How good is it? At n = 10 the true 10! = 3628800 and Stirling gives about 3598696 — a relative error under 1%, from a one-line approximation. And the method does more than the leading term: keep the cubic and quartic terms of phi in the expansion and you systematically generate the corrections, the famous series 'n! ~ sqrt(2*pi*n)(n/e)^n (1 + 1/(12n) + 1/(288 n^2) - ...)'. That correction series is itself an asymptotic series — it eventually diverges, yet truncated at the right point it is breathtakingly accurate, exactly the behavior the previous guide warned you to expect.

When the action is at the endpoint: Watson's lemma

Laplace's method as stated assumes an interior peak. But a huge family of integrals has the dominant contribution sitting at an endpoint instead, with no interior critical point at all. The canonical shape is 'I(s) = integral from 0 to infinity of f(t) e^{-s*t} dt' — a one-sided exponential decay anchored at t = 0. As s grows, the weight e^{-s*t} dies off so fast that only the behavior of f(t) right at t = 0 survives. This is the natural home of Watson's lemma, and notice the form is exactly a Laplace transform of f, read in the large-s limit.

Watson's lemma is gloriously mechanical. If near t = 0 the function f(t) has a (possibly fractional-power) expansion 'f(t) ~ sum of a_k t^{k+b}' with the exponent b > -1 so the integral converges, then you may integrate it term by term — even though that series may not converge for any t > 0. Each power t^{c} integrated against e^{-s*t} gives a Gamma function: 'integral from 0 to infinity of t^c e^{-s*t} dt = Gamma(c+1) / s^{c+1}'. The result is the asymptotic series 'I(s) ~ sum of a_k Gamma(k+b+1) / s^{k+b+1}'. So the small-t Taylor (or Puiseux) data of f, term by term, becomes the large-s asymptotics of its transform.

Limits, cousins, and what to remember

Be honest about the hypotheses. Laplace's method needs a real exponent, so phi must be real and the peak must genuinely dominate; if two maxima tie, you add a contribution from each. It needs phi''(x0) to be nonzero — a degenerate peak (phi'' = 0 too) makes the spike fatter, the Gaussian is replaced by a quartic, and the decay rate changes from 1/sqrt(s) to 1/s^{1/4}. And it is an asymptotic statement: it tells you the behavior as s -> infinity, not a guaranteed bound at a fixed finite s, though in practice it is often excellent even for modest s (recall the 1% error at n = 10).

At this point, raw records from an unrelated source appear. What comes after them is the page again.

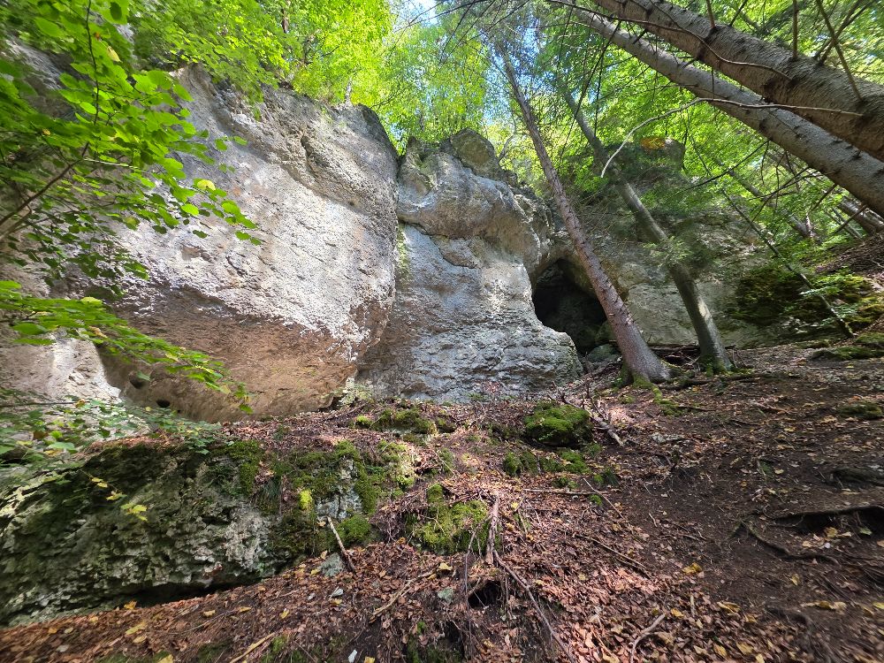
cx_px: 442
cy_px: 332
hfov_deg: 106.2
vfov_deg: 89.9
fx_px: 332
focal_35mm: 13
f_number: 1.9
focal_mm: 2.2
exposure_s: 1/100
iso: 125
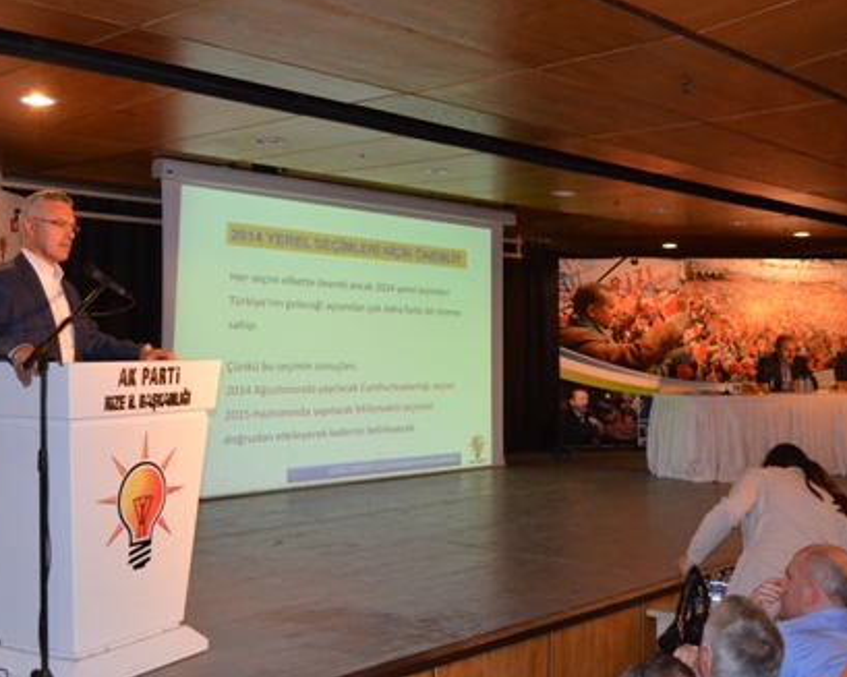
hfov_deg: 42.0
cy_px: 257
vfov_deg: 34.0
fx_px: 1103
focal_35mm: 44
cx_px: 398
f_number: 3.8
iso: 3200
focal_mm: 20
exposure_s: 1/60
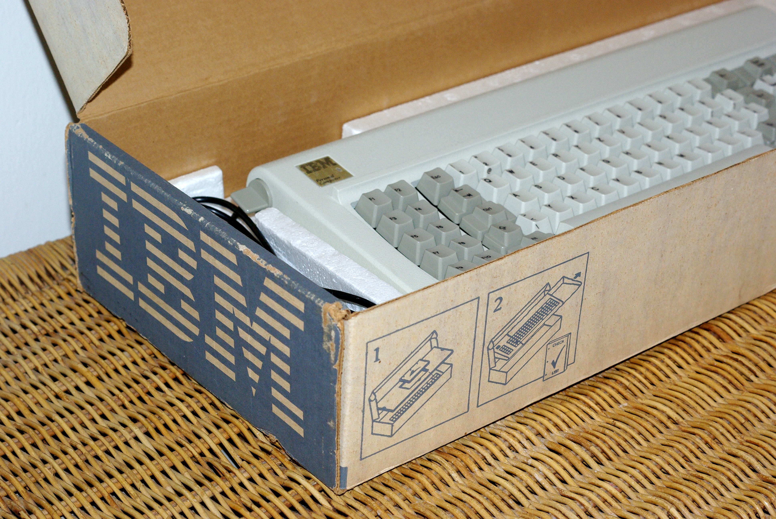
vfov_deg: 18.2
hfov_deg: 27.0
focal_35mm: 75
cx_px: 388
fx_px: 1619
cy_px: 260
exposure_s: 1/60
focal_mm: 50
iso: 800
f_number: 8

The biggest restriction is that phi must be real, so the spike is a real bump you can sit on. The moment the exponent is imaginary — an integral of 'e^{i*s*psi(x)}', the realm of waves and oscillations — there is no peak to expand around; instead rapid oscillation makes neighboring contributions cancel, and the dominant points are where psi'(x) = 0. That is the method of stationary phase. Unify both pictures by letting the exponent be complex and deforming the path of integration to pass through a saddle, and you reach the method of steepest descent — the next guide. Laplace's method is the real-axis, single-peak special case of that grander complex-plane story.